Extrait à lire -
☆ ☆ ☆ ☆

Mercredi, 18 septembre 2024
Dossier > Dossier >

Ayman Gabr : Port-Saïd possède 10 % du patrimoine historique de l’Egypte

Hanaa Al-Mekkawi, Mardi, 01 juin 2021

Ayman Gabr, président de la société historique de Port-Saïd, affirme que le patrimoine et la culture sont les deux fondements du projet de développement de la ville.

Ayman Gabr

Al-Ahram Hebdo : En quoi le patrimoine est-il lié au développement du gouver­norat de Port-Saïd ?

Ayman Gabr : Tous les pays qui possèdent un patrimoine architectural considèrent celui-ci comme une composante culturelle, artistique et historique, et un aspect important du tourisme. Ces bâtiments sont censés accueillir les touristes qui viennent spécialement pour admirer l’art architectural et en apprendre davantage sur l’histoire et sur les personnages qui ont occupé un jour ces bâtiments. Il faut transformer ces bâtiments en hôtels. Il faut aussi prendre soin des sites uniques, telle la rue Al-Mina qui abrite plusieurs anciennes propriétés et une passerelle qui donne sur le canal. Nous avons lancé l’idée d’un projet de développement de cet endroit pour qu’il devienne un modèle et un trésor architectural unique. Nous avons mis en place une vision de la planification et du budget requis, mais celle-ci n’a pas encore été approu­vée par le gouvernorat. En plus des bâtiments résidentiels, des églises et des mosquées, nous avons des théâtres qui étaient autrefois un modèle en miniature de l’Opéra. Ils ont été tous négligés pendant plus de 40 ans. Casa Italia, est l’un de ces bâtiments négligés. Connu mainte­nant sous le nom de la Bibliothèque américaine, ce bâtiment comprend une immense et unique muraille en marbre qui avait été faite pour accueillir le leader Mussolini. Cependant, c’est avec beaucoup d’espoir que ce dossier sera pro­chainement pris en charge, en particulier avec l’intérêt récent manifesté par l’Etat pour les musées et la parade momies qui a ébloui le monde entier. C’est pourquoi nous avons créé la société historique de Port-Saïd dans le but de sensibiliser les habitants de la ville, en particu­lier les jeunes, à notre patrimoine et à l’impor­tance de le préserver. Nous espérons avoir un plan général pour le développement de la ville, et que ce plan soit constant et ne change pas à mesure que les responsables changent. Nous demandons également que l’Organisme national de l’harmonie architecturale, qui suit le minis­tère de la Culture et qui possède des ingénieurs, des techniciens et des experts, soit la seule direc­tion responsable de rénover ces bâtiments et personne d’autre, pour éviter toute déformation ou pollution visuelle. Ainsi, on peut relancer le tourisme, ce qui relancera l’économie et mènera au développement globale de la ville.

☆ ☆ ☆ ☆

Entrées fournies -
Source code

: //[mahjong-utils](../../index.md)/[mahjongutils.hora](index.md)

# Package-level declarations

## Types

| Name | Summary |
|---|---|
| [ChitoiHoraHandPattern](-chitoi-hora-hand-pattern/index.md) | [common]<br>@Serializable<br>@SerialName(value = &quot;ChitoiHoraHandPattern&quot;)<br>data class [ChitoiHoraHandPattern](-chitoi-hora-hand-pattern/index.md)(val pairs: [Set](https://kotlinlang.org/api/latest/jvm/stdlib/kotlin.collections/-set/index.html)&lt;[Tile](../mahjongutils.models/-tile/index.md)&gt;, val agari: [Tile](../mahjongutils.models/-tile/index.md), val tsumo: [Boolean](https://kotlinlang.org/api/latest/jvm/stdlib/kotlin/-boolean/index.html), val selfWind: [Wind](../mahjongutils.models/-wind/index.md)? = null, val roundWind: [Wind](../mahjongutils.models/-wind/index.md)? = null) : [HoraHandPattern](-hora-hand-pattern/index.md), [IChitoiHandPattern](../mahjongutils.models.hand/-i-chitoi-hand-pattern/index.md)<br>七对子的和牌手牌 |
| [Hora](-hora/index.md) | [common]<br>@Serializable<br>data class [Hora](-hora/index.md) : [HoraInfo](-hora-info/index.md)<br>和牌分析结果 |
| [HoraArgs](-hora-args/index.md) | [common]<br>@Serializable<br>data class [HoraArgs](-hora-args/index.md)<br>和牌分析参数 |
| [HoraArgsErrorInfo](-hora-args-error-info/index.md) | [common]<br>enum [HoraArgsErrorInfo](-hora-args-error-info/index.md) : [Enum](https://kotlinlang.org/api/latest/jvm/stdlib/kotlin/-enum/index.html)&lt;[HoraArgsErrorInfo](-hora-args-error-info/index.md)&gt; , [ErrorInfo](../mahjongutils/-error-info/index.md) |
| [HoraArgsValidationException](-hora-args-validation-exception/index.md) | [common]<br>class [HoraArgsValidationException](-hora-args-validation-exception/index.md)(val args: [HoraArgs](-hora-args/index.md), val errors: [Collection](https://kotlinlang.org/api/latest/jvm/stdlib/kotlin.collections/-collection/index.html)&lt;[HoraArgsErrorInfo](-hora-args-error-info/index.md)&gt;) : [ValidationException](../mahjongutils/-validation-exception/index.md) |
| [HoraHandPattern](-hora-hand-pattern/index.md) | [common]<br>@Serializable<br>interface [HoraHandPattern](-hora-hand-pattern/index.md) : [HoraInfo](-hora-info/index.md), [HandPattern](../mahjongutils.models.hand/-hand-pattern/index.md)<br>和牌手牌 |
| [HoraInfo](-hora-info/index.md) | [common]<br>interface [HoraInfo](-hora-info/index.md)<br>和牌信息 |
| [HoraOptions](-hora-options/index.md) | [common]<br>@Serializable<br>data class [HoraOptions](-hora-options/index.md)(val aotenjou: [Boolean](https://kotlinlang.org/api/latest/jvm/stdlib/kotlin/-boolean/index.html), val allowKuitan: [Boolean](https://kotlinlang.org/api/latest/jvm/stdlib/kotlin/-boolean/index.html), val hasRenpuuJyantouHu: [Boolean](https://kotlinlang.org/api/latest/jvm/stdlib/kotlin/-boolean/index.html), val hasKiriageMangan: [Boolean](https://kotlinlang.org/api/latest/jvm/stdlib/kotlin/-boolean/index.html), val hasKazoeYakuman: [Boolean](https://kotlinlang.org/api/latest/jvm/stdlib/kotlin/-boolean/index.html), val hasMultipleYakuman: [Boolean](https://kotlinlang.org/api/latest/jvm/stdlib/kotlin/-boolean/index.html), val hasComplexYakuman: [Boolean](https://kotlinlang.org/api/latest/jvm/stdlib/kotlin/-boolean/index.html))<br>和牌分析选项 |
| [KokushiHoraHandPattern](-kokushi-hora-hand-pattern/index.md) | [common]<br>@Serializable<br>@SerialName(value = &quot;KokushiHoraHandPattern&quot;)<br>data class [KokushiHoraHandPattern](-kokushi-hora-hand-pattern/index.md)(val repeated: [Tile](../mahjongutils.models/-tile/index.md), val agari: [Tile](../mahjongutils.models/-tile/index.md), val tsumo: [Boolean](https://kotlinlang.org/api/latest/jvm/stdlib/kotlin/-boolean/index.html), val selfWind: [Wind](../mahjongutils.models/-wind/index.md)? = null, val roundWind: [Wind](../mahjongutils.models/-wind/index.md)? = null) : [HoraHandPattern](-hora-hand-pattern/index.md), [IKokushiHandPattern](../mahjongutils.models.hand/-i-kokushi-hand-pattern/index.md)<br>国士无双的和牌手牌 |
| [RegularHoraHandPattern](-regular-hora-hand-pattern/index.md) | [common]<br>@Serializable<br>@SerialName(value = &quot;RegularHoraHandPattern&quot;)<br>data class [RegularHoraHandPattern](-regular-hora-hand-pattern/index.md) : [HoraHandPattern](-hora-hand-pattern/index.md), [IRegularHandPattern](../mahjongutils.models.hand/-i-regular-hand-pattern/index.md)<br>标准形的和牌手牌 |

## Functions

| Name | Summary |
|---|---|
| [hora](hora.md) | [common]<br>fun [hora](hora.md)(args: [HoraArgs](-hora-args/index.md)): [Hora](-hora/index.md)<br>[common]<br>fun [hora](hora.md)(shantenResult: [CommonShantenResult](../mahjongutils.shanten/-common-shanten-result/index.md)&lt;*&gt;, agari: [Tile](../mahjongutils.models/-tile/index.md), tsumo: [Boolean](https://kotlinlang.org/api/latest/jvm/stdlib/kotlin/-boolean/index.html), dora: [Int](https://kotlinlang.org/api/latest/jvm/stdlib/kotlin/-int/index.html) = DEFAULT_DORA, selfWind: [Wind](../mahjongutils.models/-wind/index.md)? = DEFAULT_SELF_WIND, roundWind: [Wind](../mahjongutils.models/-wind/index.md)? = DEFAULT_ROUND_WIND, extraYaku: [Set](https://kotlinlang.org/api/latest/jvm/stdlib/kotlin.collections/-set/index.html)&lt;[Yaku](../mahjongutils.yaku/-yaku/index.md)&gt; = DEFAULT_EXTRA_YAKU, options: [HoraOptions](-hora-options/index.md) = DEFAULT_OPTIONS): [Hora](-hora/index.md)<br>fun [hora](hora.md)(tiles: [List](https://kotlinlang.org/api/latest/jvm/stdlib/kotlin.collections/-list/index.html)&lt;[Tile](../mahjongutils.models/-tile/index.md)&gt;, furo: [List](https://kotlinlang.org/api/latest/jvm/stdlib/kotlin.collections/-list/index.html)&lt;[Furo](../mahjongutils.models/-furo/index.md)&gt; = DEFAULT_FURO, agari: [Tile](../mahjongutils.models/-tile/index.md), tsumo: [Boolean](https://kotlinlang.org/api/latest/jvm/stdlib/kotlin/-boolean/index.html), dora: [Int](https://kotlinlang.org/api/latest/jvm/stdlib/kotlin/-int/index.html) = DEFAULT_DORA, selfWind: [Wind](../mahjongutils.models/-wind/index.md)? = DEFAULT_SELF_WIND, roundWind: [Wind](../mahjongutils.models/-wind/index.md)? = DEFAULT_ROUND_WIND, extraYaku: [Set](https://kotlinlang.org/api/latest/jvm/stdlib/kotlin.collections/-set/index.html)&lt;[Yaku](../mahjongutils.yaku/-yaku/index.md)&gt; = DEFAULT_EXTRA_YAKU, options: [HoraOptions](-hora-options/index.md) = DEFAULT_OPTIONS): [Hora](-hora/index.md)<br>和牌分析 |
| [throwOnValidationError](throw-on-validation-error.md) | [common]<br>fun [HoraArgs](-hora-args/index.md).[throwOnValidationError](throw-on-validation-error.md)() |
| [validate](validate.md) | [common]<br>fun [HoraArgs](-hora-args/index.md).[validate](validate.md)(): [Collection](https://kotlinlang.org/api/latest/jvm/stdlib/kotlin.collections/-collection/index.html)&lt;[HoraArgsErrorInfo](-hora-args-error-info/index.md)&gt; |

☆ ☆ ☆ ☆

Travail demandé -
Recopiez mot pour mot le passage de l'extrait sur le patrimoine de Port-Saïd qui va de « Mercredi, 18 septembre » à « développement de la ville. », ces deux bornes comprises. Les entrées n'ont aucun lien avec l'extrait.

Zone de réponse -
Mercredi, 18 septembre 2024
Dossier > Dossier >

Ayman Gabr : Port-Saïd possède 10 % du patrimoine historique de l’Egypte

Hanaa Al-Mekkawi, Mardi, 01 juin 2021

Ayman Gabr, président de la société historique de Port-Saïd, affirme que le patrimoine et la culture sont les deux fondements du projet de développement de la ville.